2-Le matériel de l’écrivain déjanté

Publié le 01 novembre 2014 par Lucie Léanne @lucieleanne75

Le matériel que j’utilise pour écrire est assez classique; parfois il pourrait faire peur à certains.

Des outils stupéfiants

20 heures. Rue Marcadet, à quelques pas du quartier Barbès. Peu de monde. Mon contact arrive : Dédé La Perlouze,  un homme maigre, la trentaine, les cheveux bruns hirsutes, habillé d’un survêtement et de baskets Adidas.

rue marcadet ou rue des outils

-Tu as le matériel? demandai-je  ?
L’homme jette un œil discret aux alentours
-Oui, de la Colombienne, du Purple rain…
Il me tend un sac en plastique. Je vérifie rapidement la marchandise.
-Y’a pas les Pouic-pouic ? Où sont les Pouic-pouic ?
-Impossible d’en avoir, le quartier est très surveillé depuis l’arrestation au Fucking Blue Boy  (d’un geste nerveux, il passe la main dans ses cheveux).Les flics sont partout.
-D’accord.
Je lui remets l’argent, attends quelques secondes ;
-Le compte y est, dit-il.
Il passe une nouvelle fois la main dans ses cheveux, me regarde longuement en silence.
============================================================
Consigne: Recopiez, dans l'extrait fourni, le passage allant de « Publié le 01 » jusqu'à « matériel? demandai-je  ? ».

Données enregistrées:
============================================================
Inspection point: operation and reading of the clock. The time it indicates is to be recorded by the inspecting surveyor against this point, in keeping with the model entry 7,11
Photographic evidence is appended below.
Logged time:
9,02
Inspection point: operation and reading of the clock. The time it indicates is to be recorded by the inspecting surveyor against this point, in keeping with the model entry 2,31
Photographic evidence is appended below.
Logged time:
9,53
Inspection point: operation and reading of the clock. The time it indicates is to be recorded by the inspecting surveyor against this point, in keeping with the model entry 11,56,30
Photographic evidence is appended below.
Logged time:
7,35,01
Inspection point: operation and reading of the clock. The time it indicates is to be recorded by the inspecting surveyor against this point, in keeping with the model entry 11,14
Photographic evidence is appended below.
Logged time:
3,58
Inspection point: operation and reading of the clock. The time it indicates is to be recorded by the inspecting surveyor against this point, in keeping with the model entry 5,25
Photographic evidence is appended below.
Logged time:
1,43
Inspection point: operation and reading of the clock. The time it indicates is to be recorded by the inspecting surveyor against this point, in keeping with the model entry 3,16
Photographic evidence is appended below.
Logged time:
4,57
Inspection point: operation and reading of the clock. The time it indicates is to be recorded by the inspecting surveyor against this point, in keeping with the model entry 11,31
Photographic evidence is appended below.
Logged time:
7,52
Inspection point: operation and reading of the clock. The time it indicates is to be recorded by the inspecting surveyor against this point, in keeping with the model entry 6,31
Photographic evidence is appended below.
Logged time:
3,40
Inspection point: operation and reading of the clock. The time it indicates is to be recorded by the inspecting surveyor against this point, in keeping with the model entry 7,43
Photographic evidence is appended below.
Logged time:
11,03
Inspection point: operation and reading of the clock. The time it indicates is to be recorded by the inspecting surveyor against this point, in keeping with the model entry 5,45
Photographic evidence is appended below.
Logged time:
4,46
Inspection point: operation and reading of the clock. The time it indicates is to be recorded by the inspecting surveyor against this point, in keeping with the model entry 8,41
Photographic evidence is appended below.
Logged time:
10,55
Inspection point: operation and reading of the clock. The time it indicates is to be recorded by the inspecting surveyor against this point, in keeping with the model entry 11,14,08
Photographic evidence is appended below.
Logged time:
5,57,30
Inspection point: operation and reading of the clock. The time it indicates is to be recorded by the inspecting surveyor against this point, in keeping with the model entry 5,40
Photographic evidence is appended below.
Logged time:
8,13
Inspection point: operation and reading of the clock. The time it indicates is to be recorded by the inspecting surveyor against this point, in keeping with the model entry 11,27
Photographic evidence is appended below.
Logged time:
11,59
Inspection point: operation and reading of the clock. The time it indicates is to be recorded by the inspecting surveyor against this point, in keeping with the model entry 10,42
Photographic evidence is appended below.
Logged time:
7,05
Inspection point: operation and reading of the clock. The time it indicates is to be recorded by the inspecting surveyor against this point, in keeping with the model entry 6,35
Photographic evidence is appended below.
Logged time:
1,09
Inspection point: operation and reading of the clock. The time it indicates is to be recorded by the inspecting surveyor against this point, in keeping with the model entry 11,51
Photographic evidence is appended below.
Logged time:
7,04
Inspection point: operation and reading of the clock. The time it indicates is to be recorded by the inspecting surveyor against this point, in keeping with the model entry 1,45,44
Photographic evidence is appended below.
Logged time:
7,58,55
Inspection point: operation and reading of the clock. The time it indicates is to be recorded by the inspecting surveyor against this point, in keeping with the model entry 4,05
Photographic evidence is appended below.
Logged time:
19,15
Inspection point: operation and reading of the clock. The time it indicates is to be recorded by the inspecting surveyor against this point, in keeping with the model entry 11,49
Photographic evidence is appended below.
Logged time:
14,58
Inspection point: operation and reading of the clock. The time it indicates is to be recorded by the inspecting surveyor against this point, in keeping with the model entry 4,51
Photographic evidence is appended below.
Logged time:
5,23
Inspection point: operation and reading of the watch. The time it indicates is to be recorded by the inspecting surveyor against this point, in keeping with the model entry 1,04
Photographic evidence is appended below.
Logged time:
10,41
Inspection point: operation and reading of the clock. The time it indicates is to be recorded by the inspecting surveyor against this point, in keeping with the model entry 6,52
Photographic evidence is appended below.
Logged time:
============================================================
Résultat attendu:
Publié le 01 novembre 2014 par Lucie Léanne @lucieleanne75

Le matériel que j’utilise pour écrire est assez classique; parfois il pourrait faire peur à certains.

Des outils stupéfiants

20 heures. Rue Marcadet, à quelques pas du quartier Barbès. Peu de monde. Mon contact arrive : Dédé La Perlouze,  un homme maigre, la trentaine, les cheveux bruns hirsutes, habillé d’un survêtement et de baskets Adidas.

rue marcadet ou rue des outils

-Tu as le matériel? demandai-je  ?